• Problem details: Filter the items below down to every line that contains the string "barcode", treating case as significant, and copy each matching line in full.
-- START OF The records --
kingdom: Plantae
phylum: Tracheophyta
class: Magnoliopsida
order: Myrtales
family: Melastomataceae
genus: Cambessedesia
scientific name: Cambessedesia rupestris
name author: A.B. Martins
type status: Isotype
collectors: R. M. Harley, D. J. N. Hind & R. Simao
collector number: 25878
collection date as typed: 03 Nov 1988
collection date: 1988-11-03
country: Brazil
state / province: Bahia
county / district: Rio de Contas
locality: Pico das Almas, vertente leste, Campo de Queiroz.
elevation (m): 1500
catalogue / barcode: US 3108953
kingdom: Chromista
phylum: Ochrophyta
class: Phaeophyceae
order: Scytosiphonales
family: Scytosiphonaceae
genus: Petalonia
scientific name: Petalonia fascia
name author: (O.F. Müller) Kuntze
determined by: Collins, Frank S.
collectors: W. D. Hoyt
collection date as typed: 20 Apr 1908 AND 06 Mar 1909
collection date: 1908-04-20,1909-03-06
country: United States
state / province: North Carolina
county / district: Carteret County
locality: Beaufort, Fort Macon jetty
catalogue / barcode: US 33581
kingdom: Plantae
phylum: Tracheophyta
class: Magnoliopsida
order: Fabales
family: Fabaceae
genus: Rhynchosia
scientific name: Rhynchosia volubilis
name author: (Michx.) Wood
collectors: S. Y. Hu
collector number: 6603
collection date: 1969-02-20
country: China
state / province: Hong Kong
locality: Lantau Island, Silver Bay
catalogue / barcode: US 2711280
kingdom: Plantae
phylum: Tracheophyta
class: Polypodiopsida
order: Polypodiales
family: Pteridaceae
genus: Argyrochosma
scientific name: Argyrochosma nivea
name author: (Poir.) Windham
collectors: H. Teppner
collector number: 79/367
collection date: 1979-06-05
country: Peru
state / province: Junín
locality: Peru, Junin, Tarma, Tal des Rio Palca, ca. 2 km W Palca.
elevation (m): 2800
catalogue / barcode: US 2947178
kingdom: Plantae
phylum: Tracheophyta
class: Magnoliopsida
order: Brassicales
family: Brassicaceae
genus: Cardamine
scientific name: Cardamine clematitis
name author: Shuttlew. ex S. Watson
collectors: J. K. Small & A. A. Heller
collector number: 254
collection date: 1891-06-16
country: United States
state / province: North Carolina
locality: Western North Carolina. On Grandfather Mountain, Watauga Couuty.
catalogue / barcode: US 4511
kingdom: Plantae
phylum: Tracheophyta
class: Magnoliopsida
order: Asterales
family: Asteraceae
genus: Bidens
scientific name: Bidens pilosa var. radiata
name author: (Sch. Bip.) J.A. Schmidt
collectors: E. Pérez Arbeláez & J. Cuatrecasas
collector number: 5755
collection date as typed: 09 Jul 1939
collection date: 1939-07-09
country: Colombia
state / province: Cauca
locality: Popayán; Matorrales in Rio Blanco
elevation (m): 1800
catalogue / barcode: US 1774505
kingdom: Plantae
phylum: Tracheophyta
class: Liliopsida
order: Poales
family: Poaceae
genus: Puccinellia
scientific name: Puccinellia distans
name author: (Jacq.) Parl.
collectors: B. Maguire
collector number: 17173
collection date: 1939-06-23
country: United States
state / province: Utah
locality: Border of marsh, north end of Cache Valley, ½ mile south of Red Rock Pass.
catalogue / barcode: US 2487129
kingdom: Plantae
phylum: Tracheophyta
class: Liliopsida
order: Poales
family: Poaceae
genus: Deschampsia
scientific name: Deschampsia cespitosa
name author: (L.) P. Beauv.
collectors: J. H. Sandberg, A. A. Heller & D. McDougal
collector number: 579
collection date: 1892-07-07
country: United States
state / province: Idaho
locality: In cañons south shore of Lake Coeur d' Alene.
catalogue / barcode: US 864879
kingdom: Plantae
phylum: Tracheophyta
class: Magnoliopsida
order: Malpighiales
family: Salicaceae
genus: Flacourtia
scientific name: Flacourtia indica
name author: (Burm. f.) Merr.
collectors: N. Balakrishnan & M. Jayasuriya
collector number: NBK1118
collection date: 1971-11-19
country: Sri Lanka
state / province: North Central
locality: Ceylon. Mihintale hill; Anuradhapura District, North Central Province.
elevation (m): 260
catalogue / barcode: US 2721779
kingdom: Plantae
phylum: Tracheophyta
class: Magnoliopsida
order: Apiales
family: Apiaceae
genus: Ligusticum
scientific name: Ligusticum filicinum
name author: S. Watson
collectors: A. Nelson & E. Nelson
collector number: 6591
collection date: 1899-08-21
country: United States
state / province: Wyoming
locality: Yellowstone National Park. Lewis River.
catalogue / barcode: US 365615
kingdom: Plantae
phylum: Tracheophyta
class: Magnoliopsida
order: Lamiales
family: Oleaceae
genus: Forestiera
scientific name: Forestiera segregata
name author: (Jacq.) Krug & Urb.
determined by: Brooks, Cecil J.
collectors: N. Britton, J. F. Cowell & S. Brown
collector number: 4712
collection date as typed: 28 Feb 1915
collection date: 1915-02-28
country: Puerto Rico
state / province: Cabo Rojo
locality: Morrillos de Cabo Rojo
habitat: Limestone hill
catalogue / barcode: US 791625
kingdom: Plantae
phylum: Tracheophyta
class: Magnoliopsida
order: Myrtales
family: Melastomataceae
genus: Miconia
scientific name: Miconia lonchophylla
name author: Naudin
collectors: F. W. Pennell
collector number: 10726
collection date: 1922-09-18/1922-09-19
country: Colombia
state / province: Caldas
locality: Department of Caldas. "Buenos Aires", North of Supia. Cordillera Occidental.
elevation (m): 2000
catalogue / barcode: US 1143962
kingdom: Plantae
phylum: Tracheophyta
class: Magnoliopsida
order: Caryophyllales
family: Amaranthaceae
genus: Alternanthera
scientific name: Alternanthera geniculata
-- END OF The records --
• Result for this exercise:
catalogue / barcode: US 3108953
catalogue / barcode: US 33581
catalogue / barcode: US 2711280
catalogue / barcode: US 2947178
catalogue / barcode: US 4511
catalogue / barcode: US 1774505
catalogue / barcode: US 2487129
catalogue / barcode: US 864879
catalogue / barcode: US 2721779
catalogue / barcode: US 365615
catalogue / barcode: US 791625
catalogue / barcode: US 1143962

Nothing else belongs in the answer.